IL-10、COX-2在幽门螺杆菌相关性胃炎组织中的表达及相关性研究

Objective To investigate the correlation and expression of Interleukin-10 (IL-10) and cyclooxygenase-2 (COX-2) in Helicobacter pylori (H. pylori)-infected gastritis, provide the clinical and experimental basis of immunotherapy of H. pylori-infected gastritis and preventing gastric cancer. Methods Endoscopic biopsies were obtained from gastric antrum at endoscopy from 110 patients with gastritis. Three biopsy specimens were obtained from each patient. Rapid urease testing, Warthin-Starry staining and HE staining were used. The samples of 74 patients fulfilled the criteria of H. pylori scientific study. Fifty-nine patients were H. pylori positive and 15 patients were H. pylori negative. The expression of IL-10 and COX-2 were detected by immunohistothemistry. Results The expression of IL-10 and COX-2 in H. pylori positive gastritis were 49.15% and 59.32%, which were significantly higher than those in H. pylori negative gastritis (13.33% vs 20.00%) (P＜0.05).
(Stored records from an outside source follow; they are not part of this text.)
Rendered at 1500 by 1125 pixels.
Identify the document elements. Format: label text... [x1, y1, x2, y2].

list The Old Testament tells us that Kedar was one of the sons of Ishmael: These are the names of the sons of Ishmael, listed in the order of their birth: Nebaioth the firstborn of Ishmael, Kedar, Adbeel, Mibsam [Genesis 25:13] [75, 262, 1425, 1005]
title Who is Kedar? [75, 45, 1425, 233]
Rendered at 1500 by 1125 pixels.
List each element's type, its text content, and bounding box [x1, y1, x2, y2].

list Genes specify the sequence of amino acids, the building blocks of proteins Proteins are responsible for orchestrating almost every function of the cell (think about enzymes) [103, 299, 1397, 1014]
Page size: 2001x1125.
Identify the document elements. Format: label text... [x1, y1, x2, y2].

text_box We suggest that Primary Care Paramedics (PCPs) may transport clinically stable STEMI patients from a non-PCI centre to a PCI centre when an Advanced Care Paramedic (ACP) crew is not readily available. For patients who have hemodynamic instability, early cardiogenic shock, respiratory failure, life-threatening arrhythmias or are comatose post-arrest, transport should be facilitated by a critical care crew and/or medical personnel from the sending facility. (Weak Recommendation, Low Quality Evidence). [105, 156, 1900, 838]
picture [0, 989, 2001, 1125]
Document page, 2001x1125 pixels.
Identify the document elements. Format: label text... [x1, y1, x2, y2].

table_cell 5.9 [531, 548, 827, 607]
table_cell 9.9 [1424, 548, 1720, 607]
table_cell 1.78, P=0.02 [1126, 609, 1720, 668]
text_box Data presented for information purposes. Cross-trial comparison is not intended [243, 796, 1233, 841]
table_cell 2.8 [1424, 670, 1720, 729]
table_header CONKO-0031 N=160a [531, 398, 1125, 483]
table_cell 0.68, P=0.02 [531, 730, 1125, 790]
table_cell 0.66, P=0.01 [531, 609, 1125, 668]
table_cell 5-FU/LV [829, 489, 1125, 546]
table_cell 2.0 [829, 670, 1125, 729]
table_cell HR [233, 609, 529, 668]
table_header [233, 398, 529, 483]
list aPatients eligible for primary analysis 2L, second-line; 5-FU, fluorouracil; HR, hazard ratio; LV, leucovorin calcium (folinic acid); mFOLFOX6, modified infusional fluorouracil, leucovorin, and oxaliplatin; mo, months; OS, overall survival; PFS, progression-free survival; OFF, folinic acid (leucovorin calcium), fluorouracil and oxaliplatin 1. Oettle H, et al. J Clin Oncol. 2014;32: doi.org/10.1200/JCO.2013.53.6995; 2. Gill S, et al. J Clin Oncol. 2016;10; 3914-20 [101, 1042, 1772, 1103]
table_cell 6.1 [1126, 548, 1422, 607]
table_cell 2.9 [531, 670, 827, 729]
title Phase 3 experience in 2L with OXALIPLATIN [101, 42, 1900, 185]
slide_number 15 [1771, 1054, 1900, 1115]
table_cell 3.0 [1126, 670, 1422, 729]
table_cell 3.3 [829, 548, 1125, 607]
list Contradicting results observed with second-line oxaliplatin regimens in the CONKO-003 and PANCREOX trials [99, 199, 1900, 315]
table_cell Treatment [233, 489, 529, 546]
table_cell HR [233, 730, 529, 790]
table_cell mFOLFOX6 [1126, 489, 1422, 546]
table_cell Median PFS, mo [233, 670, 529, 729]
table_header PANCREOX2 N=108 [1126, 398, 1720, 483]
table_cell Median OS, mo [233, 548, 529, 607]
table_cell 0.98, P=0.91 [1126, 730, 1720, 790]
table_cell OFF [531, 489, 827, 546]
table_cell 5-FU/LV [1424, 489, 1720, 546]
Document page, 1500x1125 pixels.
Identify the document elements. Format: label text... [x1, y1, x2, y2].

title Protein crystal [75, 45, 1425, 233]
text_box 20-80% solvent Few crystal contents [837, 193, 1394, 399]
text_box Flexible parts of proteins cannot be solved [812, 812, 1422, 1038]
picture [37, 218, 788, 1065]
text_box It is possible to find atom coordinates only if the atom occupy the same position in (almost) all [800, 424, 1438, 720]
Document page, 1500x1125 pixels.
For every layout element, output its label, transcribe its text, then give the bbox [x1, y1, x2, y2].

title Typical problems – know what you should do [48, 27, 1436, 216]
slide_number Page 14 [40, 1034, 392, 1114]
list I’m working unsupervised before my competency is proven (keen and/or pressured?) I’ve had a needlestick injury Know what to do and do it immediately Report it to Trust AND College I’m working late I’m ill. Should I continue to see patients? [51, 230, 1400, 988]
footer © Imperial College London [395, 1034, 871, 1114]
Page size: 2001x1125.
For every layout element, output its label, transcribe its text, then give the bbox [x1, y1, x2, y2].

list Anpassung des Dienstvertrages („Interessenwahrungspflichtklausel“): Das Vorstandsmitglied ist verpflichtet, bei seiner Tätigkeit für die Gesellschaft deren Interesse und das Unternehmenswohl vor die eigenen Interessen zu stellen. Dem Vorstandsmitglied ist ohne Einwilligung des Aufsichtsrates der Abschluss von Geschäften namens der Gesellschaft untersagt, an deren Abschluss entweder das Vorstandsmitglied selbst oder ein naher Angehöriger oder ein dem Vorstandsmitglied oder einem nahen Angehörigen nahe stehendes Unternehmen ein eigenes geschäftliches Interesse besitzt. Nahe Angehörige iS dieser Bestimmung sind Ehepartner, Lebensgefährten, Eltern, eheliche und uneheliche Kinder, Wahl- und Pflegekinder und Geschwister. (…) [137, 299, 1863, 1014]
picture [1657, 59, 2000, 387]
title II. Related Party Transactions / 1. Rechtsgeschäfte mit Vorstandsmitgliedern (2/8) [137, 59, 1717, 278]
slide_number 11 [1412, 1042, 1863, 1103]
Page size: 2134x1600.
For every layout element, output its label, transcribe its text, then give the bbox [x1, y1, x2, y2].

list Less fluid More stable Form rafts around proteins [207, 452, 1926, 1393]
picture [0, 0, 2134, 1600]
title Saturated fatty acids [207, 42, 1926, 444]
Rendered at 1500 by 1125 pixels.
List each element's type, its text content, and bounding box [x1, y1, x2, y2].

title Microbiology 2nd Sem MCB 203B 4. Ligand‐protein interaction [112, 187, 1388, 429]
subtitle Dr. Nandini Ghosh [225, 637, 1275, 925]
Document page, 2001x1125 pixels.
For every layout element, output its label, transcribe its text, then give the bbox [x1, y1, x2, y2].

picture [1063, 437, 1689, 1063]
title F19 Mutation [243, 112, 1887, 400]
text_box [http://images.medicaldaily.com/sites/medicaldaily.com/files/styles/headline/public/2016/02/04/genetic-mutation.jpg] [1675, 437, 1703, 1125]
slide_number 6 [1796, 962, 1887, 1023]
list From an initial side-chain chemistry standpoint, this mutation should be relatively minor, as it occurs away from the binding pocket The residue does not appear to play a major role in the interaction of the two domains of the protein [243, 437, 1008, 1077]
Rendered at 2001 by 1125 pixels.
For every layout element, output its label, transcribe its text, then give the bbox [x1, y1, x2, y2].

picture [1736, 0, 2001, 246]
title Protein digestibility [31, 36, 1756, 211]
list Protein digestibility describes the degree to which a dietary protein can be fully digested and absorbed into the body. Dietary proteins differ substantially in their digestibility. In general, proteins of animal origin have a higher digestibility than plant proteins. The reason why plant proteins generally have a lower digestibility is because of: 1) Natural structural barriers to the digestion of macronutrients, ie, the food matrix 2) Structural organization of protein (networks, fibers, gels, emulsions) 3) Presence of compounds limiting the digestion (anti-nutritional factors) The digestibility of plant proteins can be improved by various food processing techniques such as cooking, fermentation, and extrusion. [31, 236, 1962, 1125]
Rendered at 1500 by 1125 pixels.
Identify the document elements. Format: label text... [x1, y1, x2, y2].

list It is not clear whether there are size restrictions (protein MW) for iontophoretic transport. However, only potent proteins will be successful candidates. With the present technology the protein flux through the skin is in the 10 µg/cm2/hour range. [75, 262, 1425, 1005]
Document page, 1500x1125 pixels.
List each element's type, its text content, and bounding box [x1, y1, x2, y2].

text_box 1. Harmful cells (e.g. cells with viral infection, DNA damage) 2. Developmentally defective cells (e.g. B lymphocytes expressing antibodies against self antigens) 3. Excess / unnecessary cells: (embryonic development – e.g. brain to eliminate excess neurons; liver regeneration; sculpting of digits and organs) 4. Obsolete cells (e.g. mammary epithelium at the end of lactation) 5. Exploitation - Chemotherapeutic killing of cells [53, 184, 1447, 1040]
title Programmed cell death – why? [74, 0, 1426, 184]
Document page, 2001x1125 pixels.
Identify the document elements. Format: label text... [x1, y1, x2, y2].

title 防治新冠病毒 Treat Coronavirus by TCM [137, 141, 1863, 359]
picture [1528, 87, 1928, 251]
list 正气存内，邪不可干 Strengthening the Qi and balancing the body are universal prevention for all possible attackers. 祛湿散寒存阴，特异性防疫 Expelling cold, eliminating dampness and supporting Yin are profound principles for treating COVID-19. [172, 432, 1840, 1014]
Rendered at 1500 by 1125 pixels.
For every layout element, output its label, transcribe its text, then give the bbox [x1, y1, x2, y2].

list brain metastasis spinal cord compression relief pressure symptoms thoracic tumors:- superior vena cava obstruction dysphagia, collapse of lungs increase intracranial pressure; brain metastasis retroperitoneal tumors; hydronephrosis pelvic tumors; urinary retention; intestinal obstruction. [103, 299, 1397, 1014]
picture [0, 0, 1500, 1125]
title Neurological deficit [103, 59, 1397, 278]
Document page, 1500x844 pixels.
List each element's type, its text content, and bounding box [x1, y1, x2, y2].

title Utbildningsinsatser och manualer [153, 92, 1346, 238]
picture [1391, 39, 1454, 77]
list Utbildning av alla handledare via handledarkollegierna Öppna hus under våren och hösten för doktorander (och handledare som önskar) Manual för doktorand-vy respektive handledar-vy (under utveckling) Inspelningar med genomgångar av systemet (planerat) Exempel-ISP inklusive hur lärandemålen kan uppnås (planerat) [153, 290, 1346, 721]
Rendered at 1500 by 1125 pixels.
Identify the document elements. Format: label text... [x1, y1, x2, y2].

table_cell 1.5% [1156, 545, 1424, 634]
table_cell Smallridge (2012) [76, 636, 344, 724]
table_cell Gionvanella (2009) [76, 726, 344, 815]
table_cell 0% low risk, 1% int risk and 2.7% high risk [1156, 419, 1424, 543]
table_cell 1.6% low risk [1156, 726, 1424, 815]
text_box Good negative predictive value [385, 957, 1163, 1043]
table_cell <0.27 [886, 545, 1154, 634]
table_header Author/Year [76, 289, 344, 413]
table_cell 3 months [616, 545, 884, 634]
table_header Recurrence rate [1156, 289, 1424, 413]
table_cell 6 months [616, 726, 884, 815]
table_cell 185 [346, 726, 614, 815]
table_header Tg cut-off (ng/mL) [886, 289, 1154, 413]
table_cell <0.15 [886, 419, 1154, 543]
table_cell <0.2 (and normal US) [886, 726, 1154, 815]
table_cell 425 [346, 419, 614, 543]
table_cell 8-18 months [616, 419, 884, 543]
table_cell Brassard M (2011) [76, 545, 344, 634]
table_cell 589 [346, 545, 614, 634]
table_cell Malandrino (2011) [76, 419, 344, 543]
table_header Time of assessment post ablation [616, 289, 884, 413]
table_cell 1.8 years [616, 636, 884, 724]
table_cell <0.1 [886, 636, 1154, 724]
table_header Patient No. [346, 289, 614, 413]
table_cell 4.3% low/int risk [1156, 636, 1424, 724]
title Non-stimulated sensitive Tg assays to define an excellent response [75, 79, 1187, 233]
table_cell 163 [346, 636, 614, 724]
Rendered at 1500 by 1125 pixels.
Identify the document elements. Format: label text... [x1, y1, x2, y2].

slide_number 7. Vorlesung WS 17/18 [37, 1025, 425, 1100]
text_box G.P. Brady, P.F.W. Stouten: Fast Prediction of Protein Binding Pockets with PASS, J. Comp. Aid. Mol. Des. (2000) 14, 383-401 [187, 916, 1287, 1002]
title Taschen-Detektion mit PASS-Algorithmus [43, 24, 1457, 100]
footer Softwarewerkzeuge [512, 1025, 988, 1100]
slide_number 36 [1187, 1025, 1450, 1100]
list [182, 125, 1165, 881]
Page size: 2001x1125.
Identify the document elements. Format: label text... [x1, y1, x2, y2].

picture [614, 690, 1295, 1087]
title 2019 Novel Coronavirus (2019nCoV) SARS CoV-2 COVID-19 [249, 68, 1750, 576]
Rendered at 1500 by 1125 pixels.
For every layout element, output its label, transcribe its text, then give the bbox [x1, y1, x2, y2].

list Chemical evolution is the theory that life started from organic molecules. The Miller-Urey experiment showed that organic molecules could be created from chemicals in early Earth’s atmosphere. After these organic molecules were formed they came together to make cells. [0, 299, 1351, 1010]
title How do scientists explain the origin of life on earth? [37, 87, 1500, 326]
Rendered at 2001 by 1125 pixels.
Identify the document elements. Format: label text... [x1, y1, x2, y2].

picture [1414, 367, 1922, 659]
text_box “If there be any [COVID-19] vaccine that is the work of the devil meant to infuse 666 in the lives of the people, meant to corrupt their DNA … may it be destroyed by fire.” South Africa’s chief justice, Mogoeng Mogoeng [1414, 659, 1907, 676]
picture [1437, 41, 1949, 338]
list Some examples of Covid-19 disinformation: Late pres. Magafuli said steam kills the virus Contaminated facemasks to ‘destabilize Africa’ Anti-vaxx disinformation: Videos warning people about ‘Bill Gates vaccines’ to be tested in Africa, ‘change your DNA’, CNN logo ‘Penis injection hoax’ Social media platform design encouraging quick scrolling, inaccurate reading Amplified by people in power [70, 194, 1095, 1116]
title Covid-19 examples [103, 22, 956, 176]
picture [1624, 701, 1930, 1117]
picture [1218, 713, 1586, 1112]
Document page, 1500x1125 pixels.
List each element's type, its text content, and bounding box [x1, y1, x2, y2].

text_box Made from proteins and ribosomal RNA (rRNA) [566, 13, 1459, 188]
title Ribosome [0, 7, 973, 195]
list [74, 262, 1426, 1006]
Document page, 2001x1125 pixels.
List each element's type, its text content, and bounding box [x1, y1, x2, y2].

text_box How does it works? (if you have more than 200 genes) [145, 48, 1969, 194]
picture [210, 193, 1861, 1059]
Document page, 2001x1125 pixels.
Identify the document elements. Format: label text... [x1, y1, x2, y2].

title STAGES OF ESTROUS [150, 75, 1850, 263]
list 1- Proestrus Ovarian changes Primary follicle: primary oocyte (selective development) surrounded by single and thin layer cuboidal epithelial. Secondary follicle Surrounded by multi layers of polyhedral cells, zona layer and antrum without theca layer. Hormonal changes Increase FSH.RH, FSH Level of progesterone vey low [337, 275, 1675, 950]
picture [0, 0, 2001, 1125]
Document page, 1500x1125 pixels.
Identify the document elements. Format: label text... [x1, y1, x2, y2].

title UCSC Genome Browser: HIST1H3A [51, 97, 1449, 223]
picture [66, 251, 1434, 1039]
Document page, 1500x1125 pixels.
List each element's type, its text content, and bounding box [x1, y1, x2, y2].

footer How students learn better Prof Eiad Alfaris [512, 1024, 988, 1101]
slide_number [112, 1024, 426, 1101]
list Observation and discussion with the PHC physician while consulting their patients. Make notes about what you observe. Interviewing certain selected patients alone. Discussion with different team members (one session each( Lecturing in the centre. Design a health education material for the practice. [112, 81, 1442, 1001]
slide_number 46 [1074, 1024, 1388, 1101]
In H. pylori positive group, the expression of IL-10 in active gastritis (32.26%) was significantly lower than that in inactive gastritis (67.86%) (P＜0.02). The expression of COX-2 in active gastritis (74.19%) was significantly higher than that in inactive gastritis (42.86%) (P＜0.03). In H. pylori positive group, the expression of IL-10 and COX-2 were 64.00% and 44.00% in chronic superficial gastritis, 38.10% and 61.90% in chronic atrophic gastritis, 38.46% and 84.62% in intestinal metaplasia and dysplasia group, respectively. This difference was not statistically significant in the expression of IL-10 (P＞0.05). The expression of COX-2 tended to increase gradually. The expression of COX-2 was higher in intestinal metaplasia and dysplasia than that in superficial gastritis group (P＜0.05). In H. pylori positive group, there was a negative correlation between IL-10 and COX-2 (r=-0.566, P＜0.001). Conclusion The expression of IL-10 and COX-2 are associated with H. pylori infection. IL-10 may have a protective action by inhibiting the overexpression of COX-2, which has correlation with gastritis and gastric cancer.